Then he started at the tree nursery, and found that, in the North, workplace issues are about much more than race. He discovered that his own employees - although neighbours, friends and relatives - were as prone to trouble on the job as anyone. Last spring, he had to take on the chief's niece, Bertie Cantin, after she knocked over two trays of seedlings and said she'd been injured. The nursery would not help her obtain a doctor's certificate for an insurance claim but offered her a less strenuous job. She chose not to come to work at all, and Brown finally cut her from the payroll - but not before her mother, Joyce, accused him of reverse racism, of acting as a stooge for Mitani, "that white woman" who supposedly had pushed her daughter around.

“People in Dryden say, `You're the only non-native there. Isn't that strange?' I don't look at them as different any more.”
Erika Mitani

|
Brown laughs at the accusation, saying Mitani was the softie while he had to play tough.
This was just the sort of poisoned atmosphere Mitani had dreaded when she signed on as Wabigoon's chief tree grower. A veteran of the northern forests, she was to be the operation's scientific brains. But she also knew she would have to run some of the show and wasn't sure how an immigrant from Germany who was married to a Japanese Canadian would command a group of aboriginal people.
"People in Dryden say, `You're the only non-native there. Isn't that strange?' " she says with a shrug. "I don't look at them as different any more."
In jeans and a T-shirt, Mitani looks like a weekend gardener as she picks her way through a row of pine seedlings. Beads of sweat hold still on her craggy face. Her blond hair is spotted with dirt.
When she first arrived at the reserve, she was cautious. She minded how she sat at tables, even placing her hands as unobtrusively as she could, so as not to offend whatever native customs she might not understand. Although she had been in Canada for nearly four decades, and spent most of it in the northern wilderness, the Wabigoon project was the closest she had come to North American Indians since reading Karl May's Wild West novels - the German equivalent of the Hardy Boys and Nancy Drew - as a child.
Young Erika Remmler had come to Canada as a traveller, fresh out of business school, and fallen in love with accountant Lawrence Mitani. They married and moved to Dryden, one of 300 communities across the country that still rely on forestry - rural Canada's biggest employer.
Fascinated with trees since childhood (her family grew apples near Stuttgart), Mitani earned a horticulture degree, and eventually landed a job with the Ontario government, which used to run most of the greenhouses that supply the industry's reforestation operation. When the government got out of the seedling business in the eighties, she joined a private grower, and then went to work for the natives.
They introduced her to a new way of doing business. "I found them very shy and very sensitive," she says in an accent that betrays her Teutonic roots. "When you talk to them or give them instructions, they always wanted to please and not make mistakes. Not making mistakes was a big thing."

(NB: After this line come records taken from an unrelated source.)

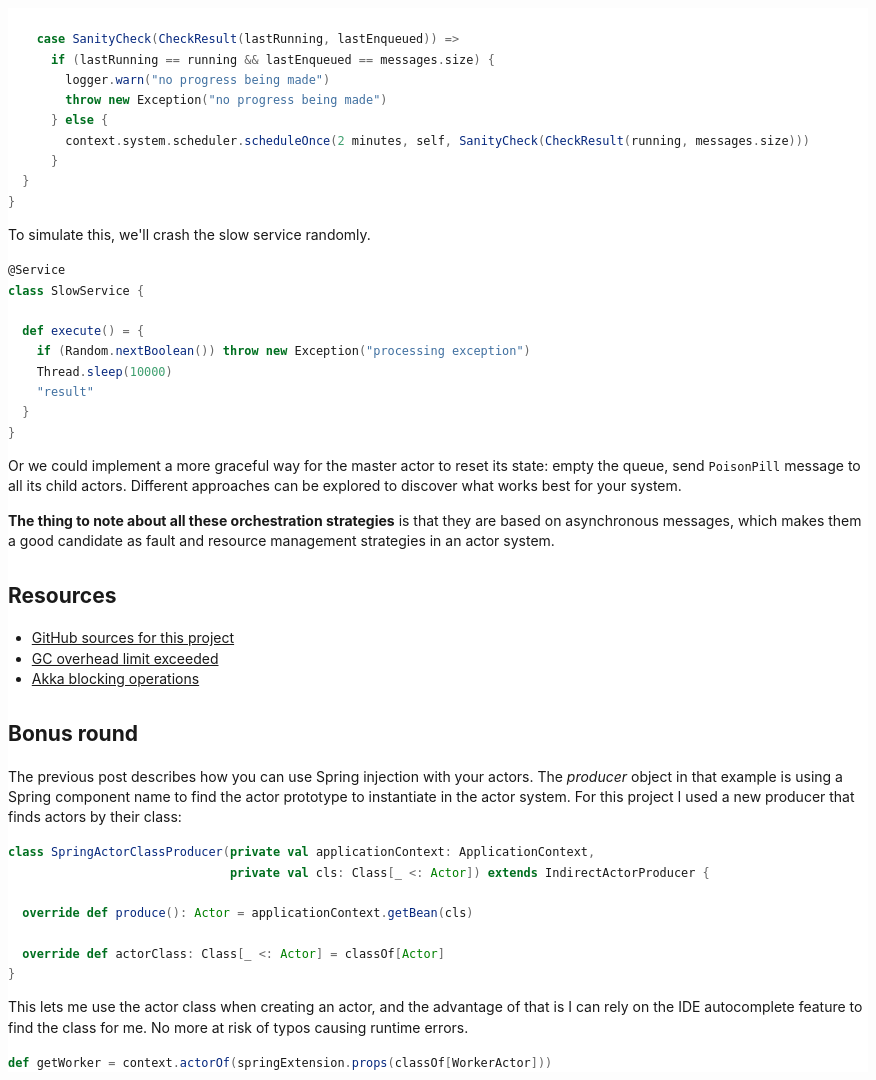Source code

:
 ``` scala

    case SanityCheck(CheckResult(lastRunning, lastEnqueued)) =>
      if (lastRunning == running && lastEnqueued == messages.size) {
        logger.warn("no progress being made")
        throw new Exception("no progress being made")
      } else {
        context.system.scheduler.scheduleOnce(2 minutes, self, SanityCheck(CheckResult(running, messages.size)))
      }
  }
}
```

To simulate this, we'll crash the slow service randomly.

``` scala
@Service
class SlowService {

  def execute() = {
    if (Random.nextBoolean()) throw new Exception("processing exception")
    Thread.sleep(10000)
    "result"
  }
}
```

Or we could implement a more graceful way for the master actor to reset its state: empty the queue, send `PoisonPill` message to all its child actors. Different approaches can be explored to discover what works best for your system.

__The thing to note about all these orchestration strategies__ is that they are based on asynchronous messages, which makes them a good candidate as fault and resource management strategies in an actor system.

## Resources

- [GitHub sources for this project](https://github.com/chronicweirdo/akka-orchestration)
- [GC overhead limit exceeded](https://docs.oracle.com/javase/8/docs/technotes/guides/troubleshoot/memleaks002.html)
- [Akka blocking operations](https://doc.akka.io/docs/akka/current/dispatchers.html)

## Bonus round

The previous post describes how you can use Spring injection with your actors. The _producer_ object in that example is using a Spring component name to find the actor prototype to instantiate in the actor system. For this project I used a new producer that finds actors by their class:

``` scala
class SpringActorClassProducer(private val applicationContext: ApplicationContext,
                               private val cls: Class[_ <: Actor]) extends IndirectActorProducer {

  override def produce(): Actor = applicationContext.getBean(cls)

  override def actorClass: Class[_ <: Actor] = classOf[Actor]
}
```

This lets me use the actor class when creating an actor, and the advantage of that is I can rely on the IDE autocomplete feature to find the class for me. No more at risk of typos causing runtime errors.

``` scala
def getWorker = context.actorOf(springExtension.props(classOf[WorkerActor]))
```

In the past, she had found non-natives more interested in deadlines than in quality control. As well, aboriginal workers seemed less likely to quit, perhaps because they had fewer places to go.
It all seemed to contradict the many warnings people were spreading about the nursery business. In the mid-1990s, the province met disaster when it tried to help the reserve at Whitedog, north of Kenora, launch a tree nursery. The operation lost money no matter how many consultants and guaranteed orders the province poured in. Its isolation did not help, but a greater problem proved to be the local work ethic. People arrived late. They refused to work weekends. Deadlines came and went, and then entire growing seasons were squandered.

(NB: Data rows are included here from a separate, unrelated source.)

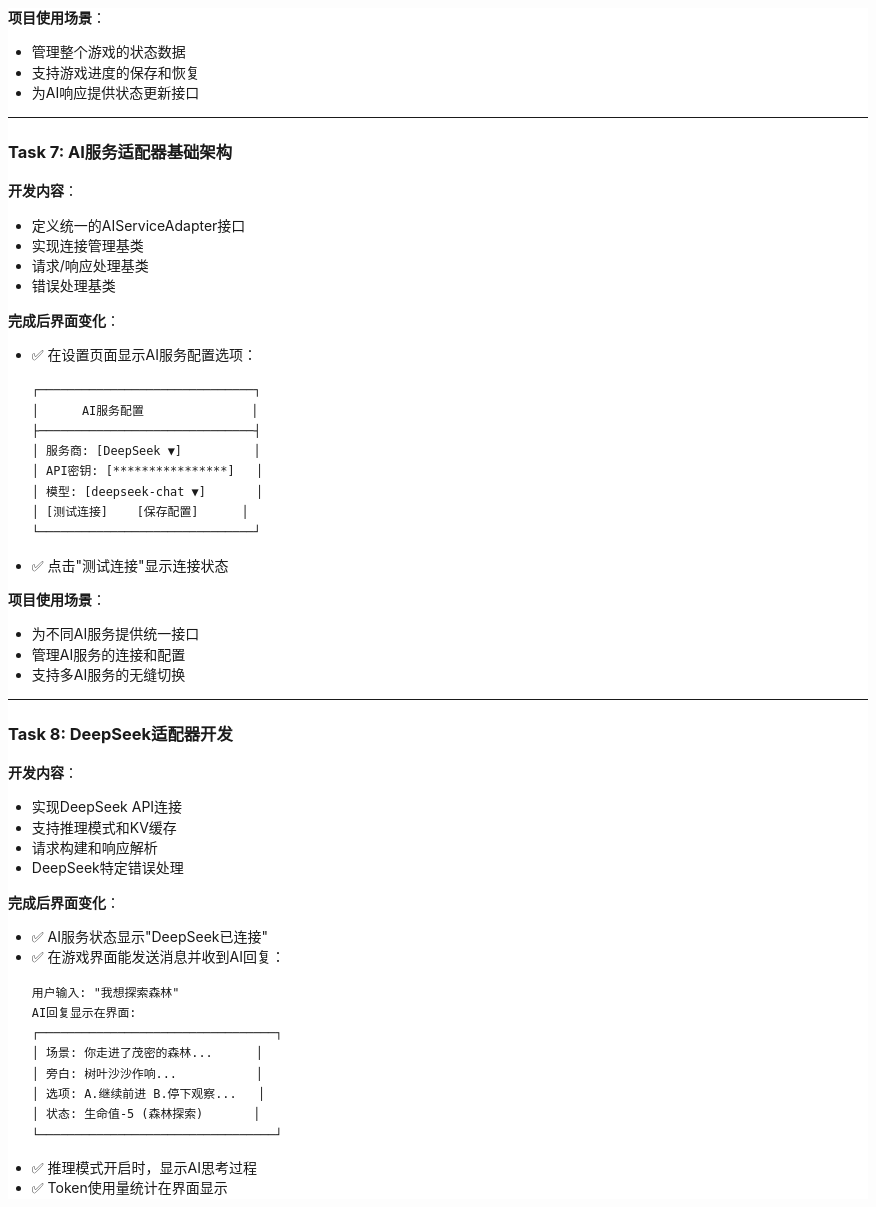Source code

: **项目使用场景**：
- 管理整个游戏的状态数据
- 支持游戏进度的保存和恢复
- 为AI响应提供状态更新接口

---

### Task 7: AI服务适配器基础架构

**开发内容**：
- 定义统一的AIServiceAdapter接口
- 实现连接管理基类
- 请求/响应处理基类
- 错误处理基类

**完成后界面变化**：
- ✅ 在设置页面显示AI服务配置选项：
  ```
  ┌──────────────────────────────┐
  │      AI服务配置               │
  ├──────────────────────────────┤
  │ 服务商: [DeepSeek ▼]          │
  │ API密钥: [****************]   │
  │ 模型: [deepseek-chat ▼]       │
  │ [测试连接]    [保存配置]      │
  └──────────────────────────────┘
  ```
- ✅ 点击"测试连接"显示连接状态

**项目使用场景**：
- 为不同AI服务提供统一接口
- 管理AI服务的连接和配置
- 支持多AI服务的无缝切换

---

### Task 8: DeepSeek适配器开发

**开发内容**：
- 实现DeepSeek API连接
- 支持推理模式和KV缓存
- 请求构建和响应解析
- DeepSeek特定错误处理

**完成后界面变化**：
- ✅ AI服务状态显示"DeepSeek已连接"
- ✅ 在游戏界面能发送消息并收到AI回复：
  ```
  用户输入: "我想探索森林"
  AI回复显示在界面:
  ┌─────────────────────────────────┐
  │ 场景: 你走进了茂密的森林...      │
  │ 旁白: 树叶沙沙作响...           │
  │ 选项: A.继续前进 B.停下观察...   │
  │ 状态: 生命值-5 (森林探索)       │
  └─────────────────────────────────┘
  ```
- ✅ 推理模式开启时，显示AI思考过程
- ✅ Token使用量统计在界面显示
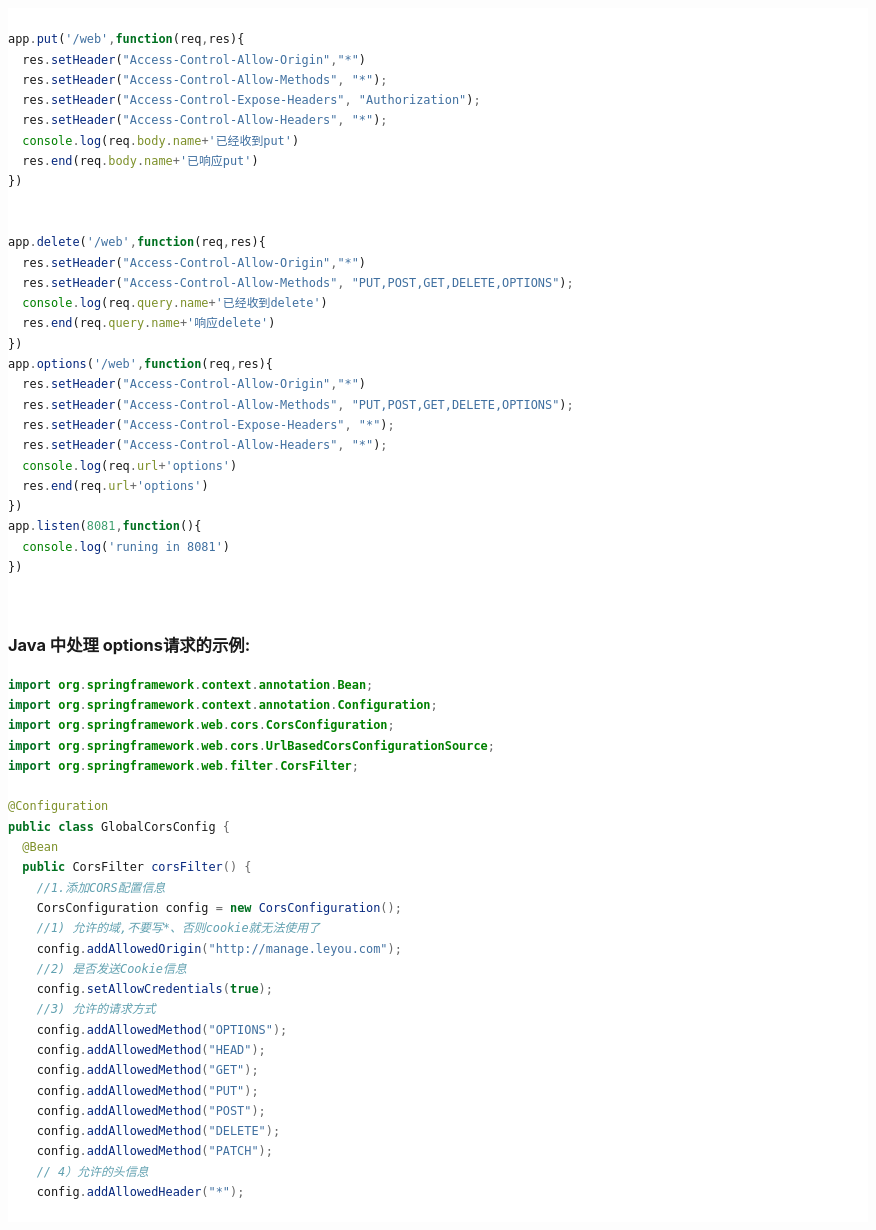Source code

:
 ```js

app.put('/web',function(req,res){
  res.setHeader("Access-Control-Allow-Origin","*")
  res.setHeader("Access-Control-Allow-Methods", "*");
  res.setHeader("Access-Control-Expose-Headers", "Authorization");
  res.setHeader("Access-Control-Allow-Headers", "*");
  console.log(req.body.name+'已经收到put')
  res.end(req.body.name+'已响应put')
})


app.delete('/web',function(req,res){
  res.setHeader("Access-Control-Allow-Origin","*")
  res.setHeader("Access-Control-Allow-Methods", "PUT,POST,GET,DELETE,OPTIONS");
  console.log(req.query.name+'已经收到delete')
  res.end(req.query.name+'响应delete')
})
app.options('/web',function(req,res){
  res.setHeader("Access-Control-Allow-Origin","*")
  res.setHeader("Access-Control-Allow-Methods", "PUT,POST,GET,DELETE,OPTIONS");
  res.setHeader("Access-Control-Expose-Headers", "*");
  res.setHeader("Access-Control-Allow-Headers", "*");
  console.log(req.url+'options')
  res.end(req.url+'options')
})
app.listen(8081,function(){
  console.log('runing in 8081')
})


```

<br>

### Java 中处理 options请求的示例:
```java
import org.springframework.context.annotation.Bean;
import org.springframework.context.annotation.Configuration;
import org.springframework.web.cors.CorsConfiguration;
import org.springframework.web.cors.UrlBasedCorsConfigurationSource;
import org.springframework.web.filter.CorsFilter;
​
@Configuration
public class GlobalCorsConfig {
  @Bean
  public CorsFilter corsFilter() {
    //1.添加CORS配置信息
    CorsConfiguration config = new CorsConfiguration();
    //1) 允许的域,不要写*、否则cookie就无法使用了
    config.addAllowedOrigin("http://manage.leyou.com");
    //2) 是否发送Cookie信息
    config.setAllowCredentials(true);
    //3) 允许的请求方式
    config.addAllowedMethod("OPTIONS");
    config.addAllowedMethod("HEAD");
    config.addAllowedMethod("GET");
    config.addAllowedMethod("PUT");
    config.addAllowedMethod("POST");
    config.addAllowedMethod("DELETE");
    config.addAllowedMethod("PATCH");
    // 4）允许的头信息
    config.addAllowedHeader("*");
​
```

For its efforts, the reserve now boasts a greenhouse that could be one of the finest in the region but sits empty.
Wabigoon faced the same problems when Mitani arrived. With plenty of government financing available to native enterprises, capital was no longer a great barrier. The band had bought top-notch equipment, including a computer system to monitor carbon dioxide, sunlight, humidity and temperature, and a machine that can plant 600,000 seeds a day.
But Mitani warned her new employers that even more than high-tech gear they would need a conscientious work force - people willing to sift through seedlings for disease and to monitor growing conditions as meticulously as doctors track their patients. The smallest bout of absenteeism could cost the nursery its crop, she suggested.
The chief, Ruben Cantin, said he understood. He had already talked with people at Whitedog and other first nations around Dryden, and believed his people would meet the challenge.